Americans are patriotic, and they are more apt to want to buy American than they have been in the past. I actually heard this from two places today. First from a new study by Cars.com about which cars are really, really American, and then from a top marketer at a network.
The problem, or maybe it's not a problem, since most people think nameplate, not provenance: Cars.com, out with its 10th annual "American-Made Index" that rates vehicles built and bought in the U.S. every year, reveals that there are actually fewer and fewer cars "made in America."
Cars.com bases it on percentage of parts considered domestic under federal regulations, whether the car is assembled in the U.S. and overall U.S. sales. The company says this year is the first in which fewer than 10 cars get to call themselves "American made." Five years ago, 29 cars were on the AMI list. It's the overall domestic parts content mix that is shrinking. In other words, cars touted as "American" may be assembled here, but they aren't "made" here. The parts, the heavy industry, in other words, are more often coming from countries where heavy industry still exists.
“This year’s list of eligible cars is down to just seven, the smallest number we’ve ever seen,” said Cars.com editor-in-chief, Patrick Olsen. “Just five years ago, 29 cars qualified for the American-Made Index, and today it is fewer than ten.”
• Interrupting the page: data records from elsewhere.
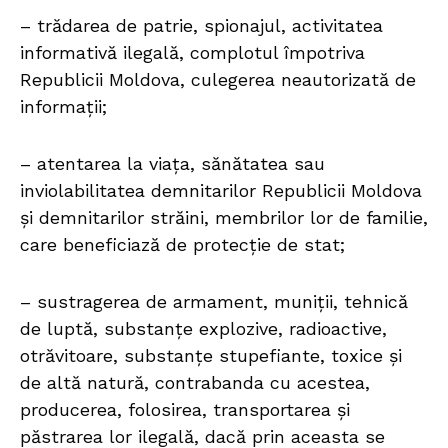
– trădarea de patrie, spionajul, activitatea
informativă ilegală, complotul împotriva
Republicii Moldova, culegerea neautorizată de
informaţii;
– atentarea la viaţa, sănătatea sau
inviolabilitatea demnitarilor Republicii Moldova
şi demnitarilor străini, membrilor lor de familie,
care beneficiază de protecţie de stat;
– sustragerea de armament, muniţii, tehnică
de luptă, substanţe explozive, radioactive,
otrăvitoare, substanţe stupefiante, toxice şi
de altă natură, contrabanda cu acestea,
producerea, folosirea, transportarea şi
păstrarea lor ilegală, dacă prin aceasta se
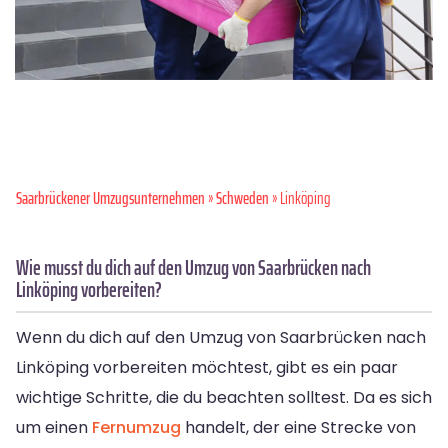
Saarbrückener Umzugsunternehmen
»
Schweden
» Linköping
Wie musst du dich auf den Umzug von Saarbrücken nach
Linköping vorbereiten?
Wenn du dich auf den Umzug von Saarbrücken nach
Linköping vorbereiten möchtest, gibt es ein paar
wichtige Schritte, die du beachten solltest. Da es sich
um einen
Fernumzug
handelt, der eine Strecke von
Guess which car is most all-American, per Cars.com's study? Toyota's Camry, which is built in Kentucky. Camry kicks Ford's F-150 off the podium. The pickup truck is not even on Cars.com's list as they fell below 75% in domestic parts content with the new model. Not that this will have the slightest effect on consideration in Texas. Pickup trucks are about capability. I have an awfully hard time thinking someone who needs a capable truck and finds what they are looking for in a Nissan or Toyota is really going to give a cow's hide about the nameplate.
But maybe I'm wrong. The Cars.com poll also shows that loyalty to Detroit automakers is running stronger now than it did four years ago. Twenty-eight percent of respondents said they would only consider American automakers when they shop for cars, up from 23% in 2011. That is not a big increase, and it's based on perception, obviously, not reality.